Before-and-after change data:
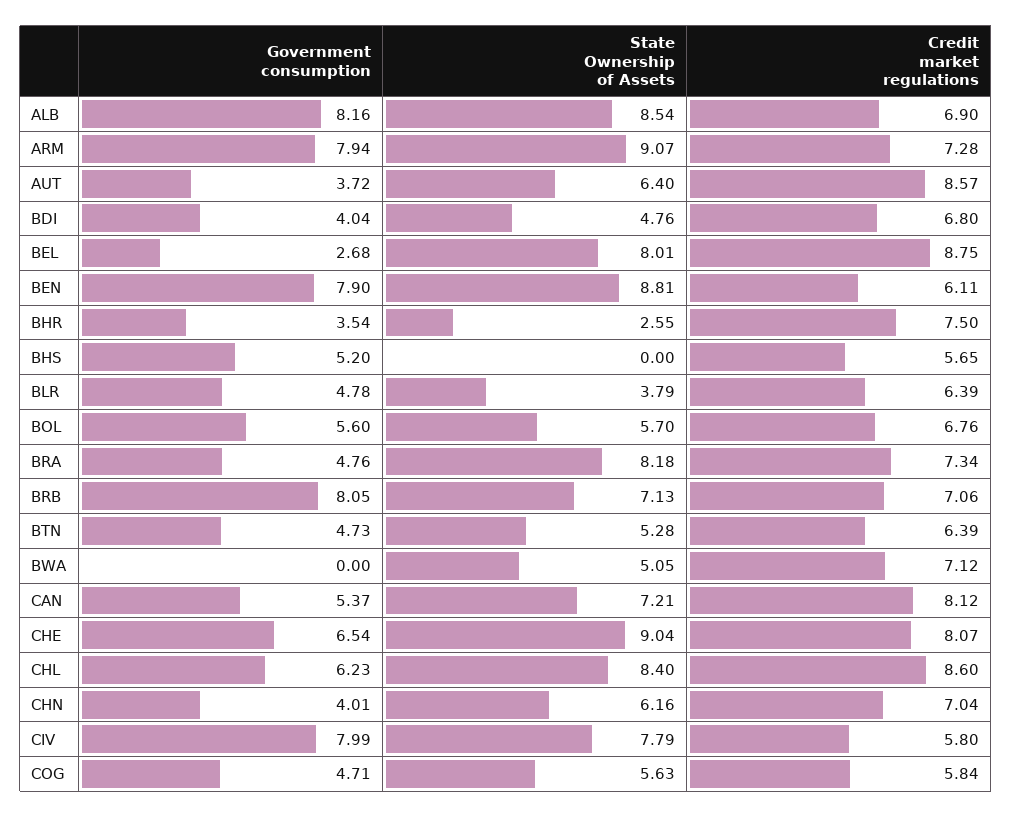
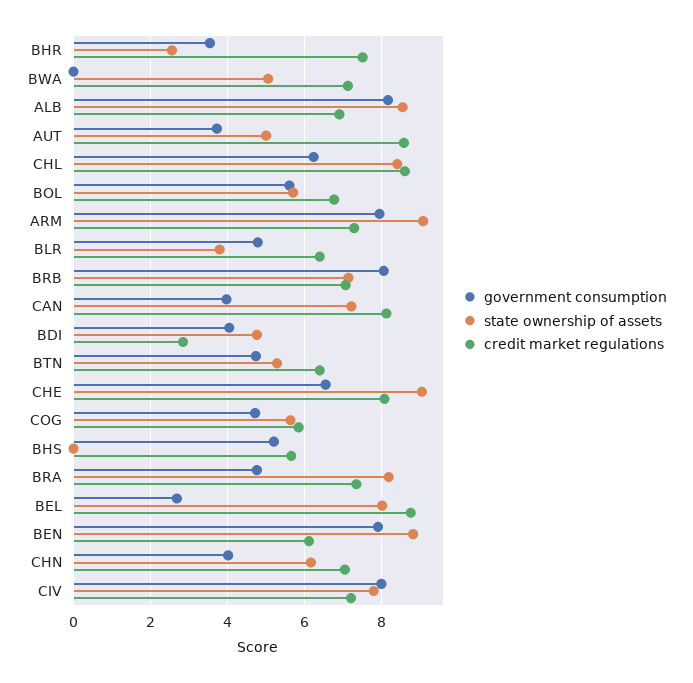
State Ownership of Assets, AUT: 6.4 -> 5
Credit market regulations, BDI: 6.8 -> 2.8
Government consumption, CAN: 5.37 -> 4
Credit market regulations, CIV: 5.8 -> 7.2

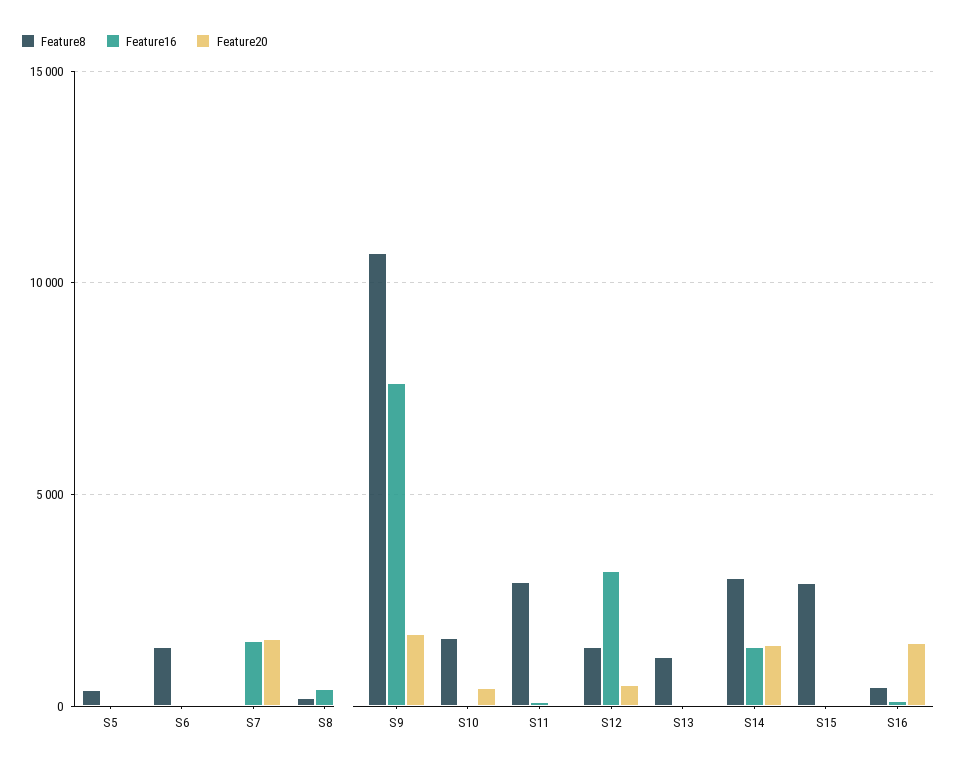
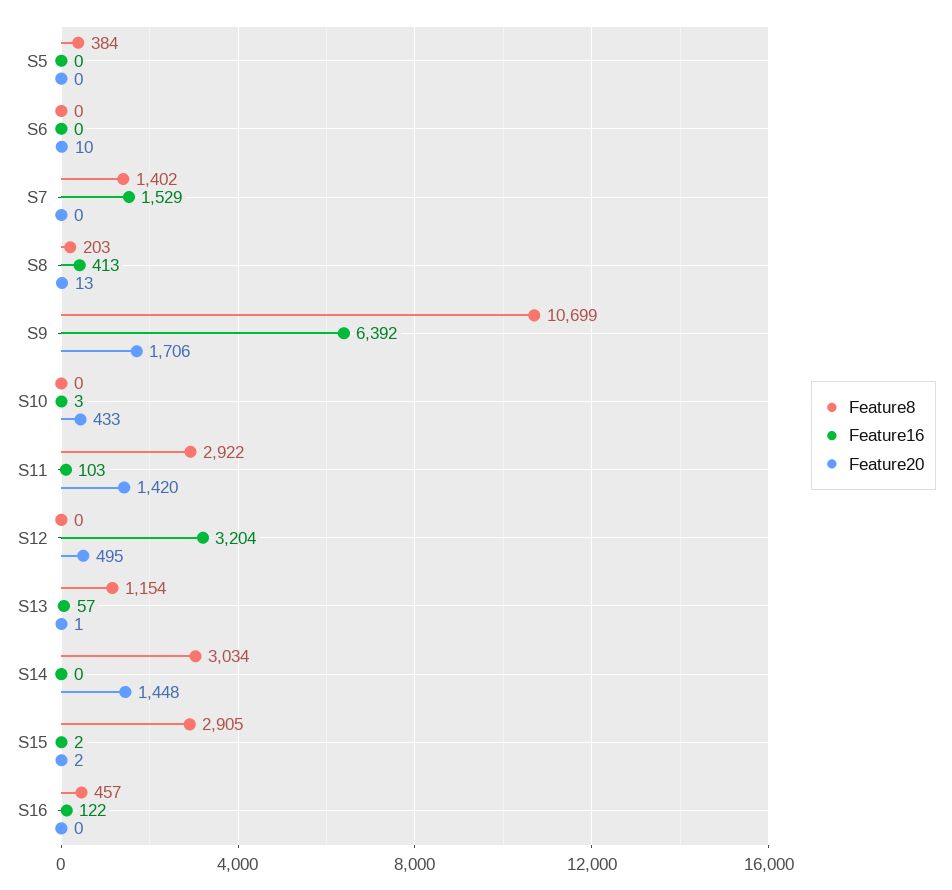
Feature8, S6: 1500 -> 0
Feature8, S7: 0 -> 1402
Feature20, S7: 1500 -> 0
Feature16, S9: 7500 -> 6392
Feature8, S10: 1500 -> 0
Feature20, S11: 0 -> 1420
Feature8, S12: 1500 -> 0
Feature16, S14: 1500 -> 0
Feature20, S16: 1500 -> 0

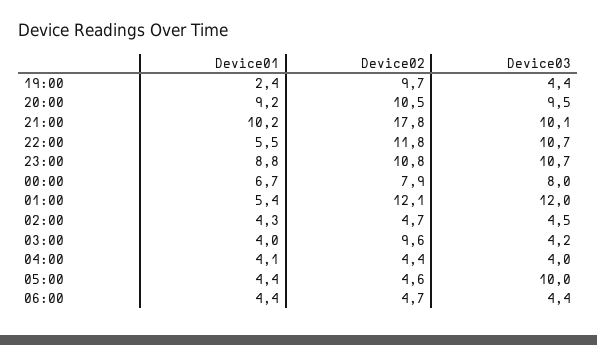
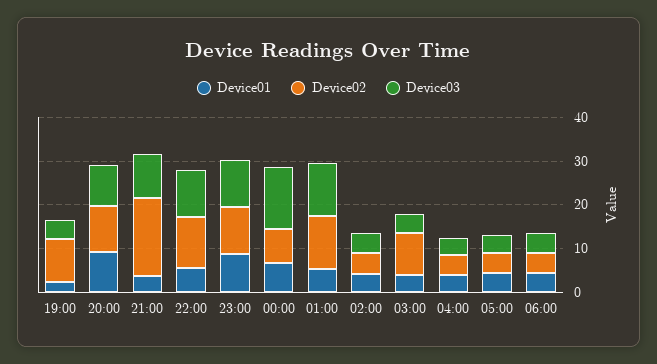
Device01, 21:00: 10.2 -> 4
Device03, 00:00: 8 -> 14
Device03, 05:00: 10 -> 4

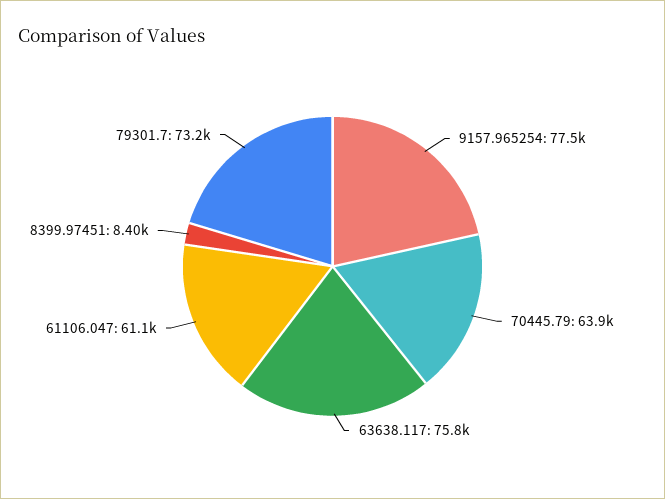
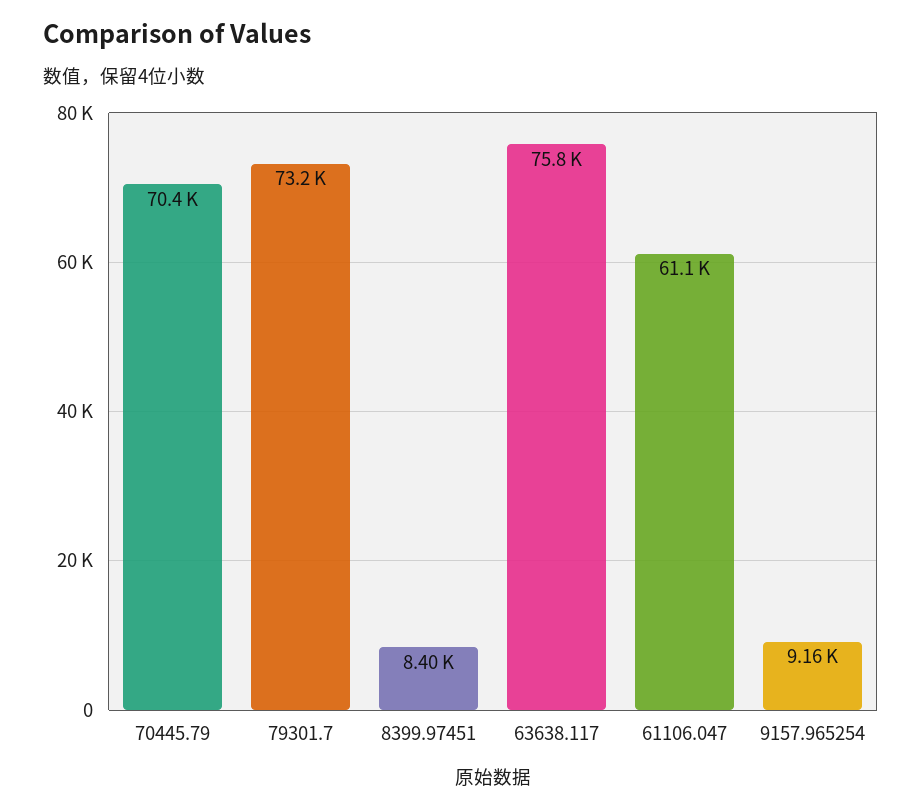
9157.965254: 77500 -> 9160
70445.79: 63900 -> 70400

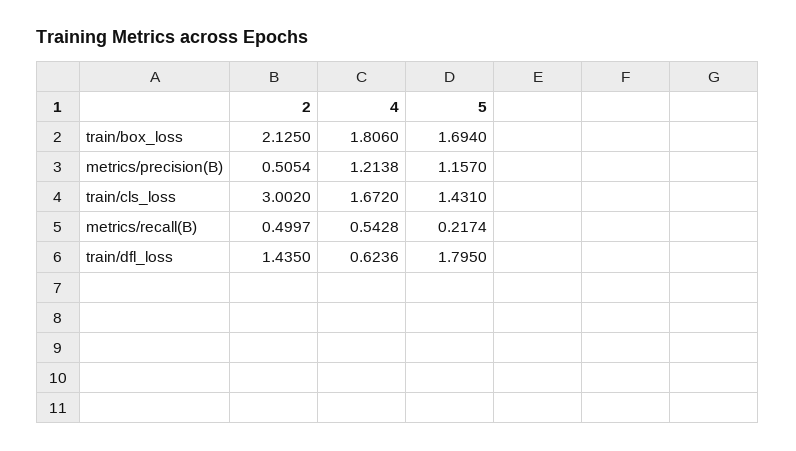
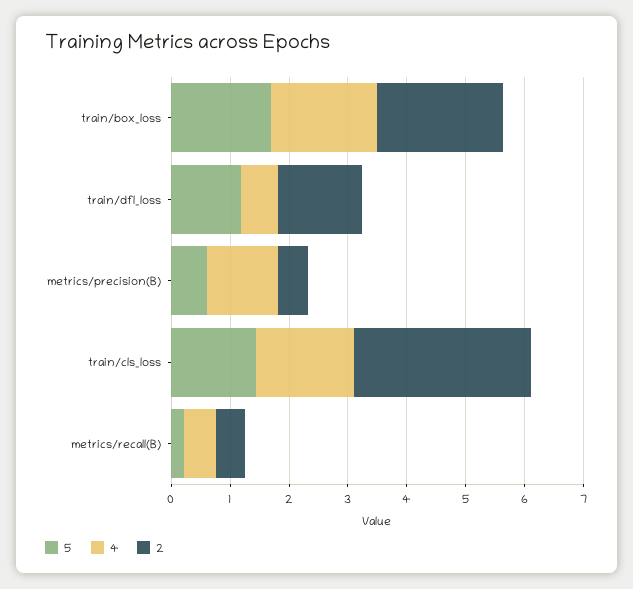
5, metrics/precision(B): 1.157 -> 0.6
5, train/dfl_loss: 1.795 -> 1.2

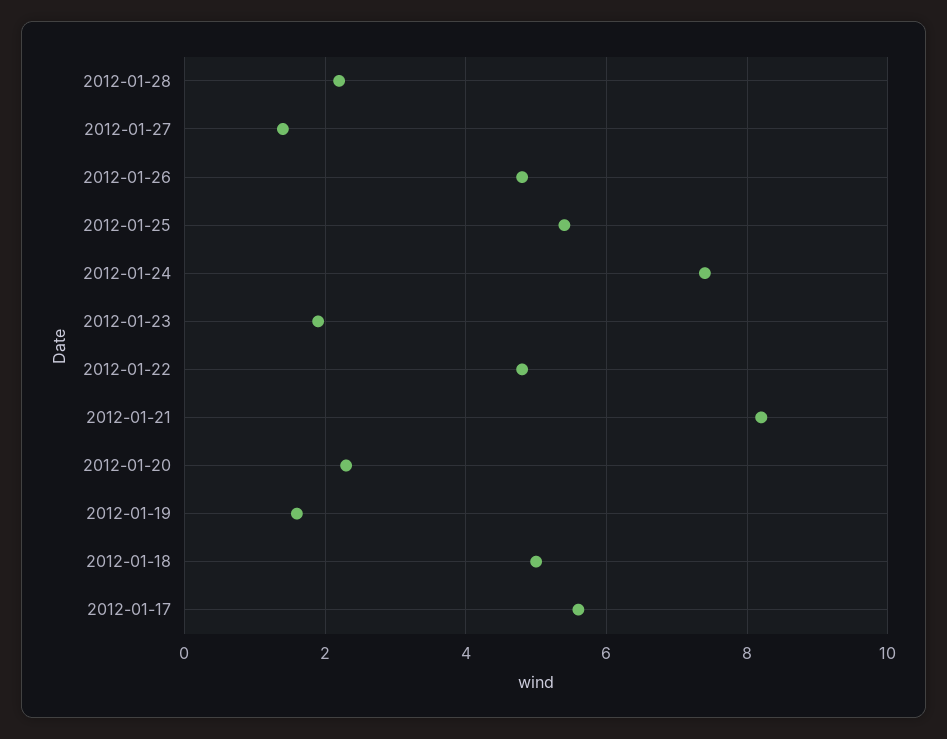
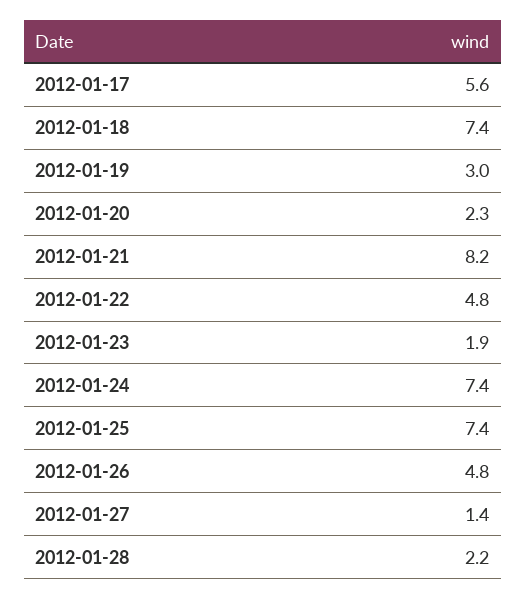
2012-01-25: 5.5 -> 7.4
2012-01-19: 1.5 -> 3
2012-01-18: 5 -> 7.4

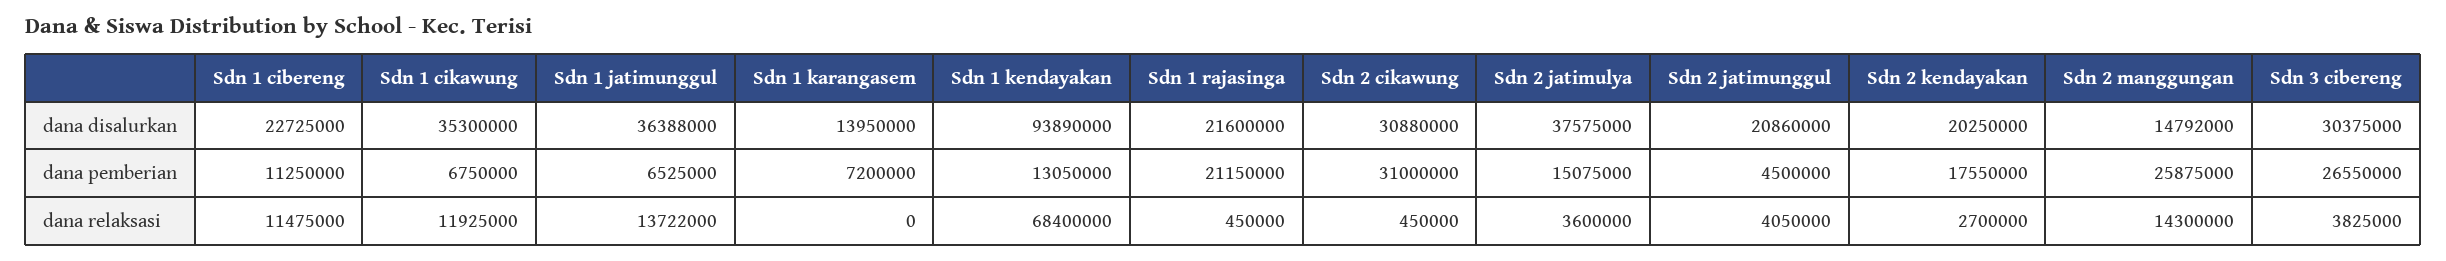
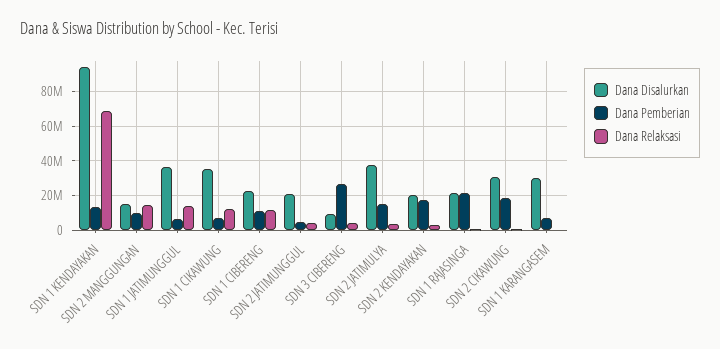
dana disalurkan, Sdn 1 karangasem: 13950000 -> 30000000
dana disalurkan, Sdn 3 cibereng: 30375000 -> 10000000
dana pemberian, Sdn 2 cikawung: 31000000 -> 20000000
dana pemberian, Sdn 2 manggungan: 25875000 -> 10000000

• **To do**: When you copy the data above, reproduce each line exactly and skip every image.

• **Response box**:
State Ownership of Assets, AUT: 6.4 -> 5
Credit market regulations, BDI: 6.8 -> 2.8
Government consumption, CAN: 5.37 -> 4
Credit market regulations, CIV: 5.8 -> 7.2

Feature8, S6: 1500 -> 0
Feature8, S7: 0 -> 1402
Feature20, S7: 1500 -> 0
Feature16, S9: 7500 -> 6392
Feature8, S10: 1500 -> 0
Feature20, S11: 0 -> 1420
Feature8, S12: 1500 -> 0
Feature16, S14: 1500 -> 0
Feature20, S16: 1500 -> 0

Device01, 21:00: 10.2 -> 4
Device03, 00:00: 8 -> 14
Device03, 05:00: 10 -> 4

9157.965254: 77500 -> 9160
70445.79: 63900 -> 70400

5, metrics/precision(B): 1.157 -> 0.6
5, train/dfl_loss: 1.795 -> 1.2

2012-01-25: 5.5 -> 7.4
2012-01-19: 1.5 -> 3
2012-01-18: 5 -> 7.4

dana disalurkan, Sdn 1 karangasem: 13950000 -> 30000000
dana disalurkan, Sdn 3 cibereng: 30375000 -> 10000000
dana pemberian, Sdn 2 cikawung: 31000000 -> 20000000
dana pemberian, Sdn 2 manggungan: 25875000 -> 10000000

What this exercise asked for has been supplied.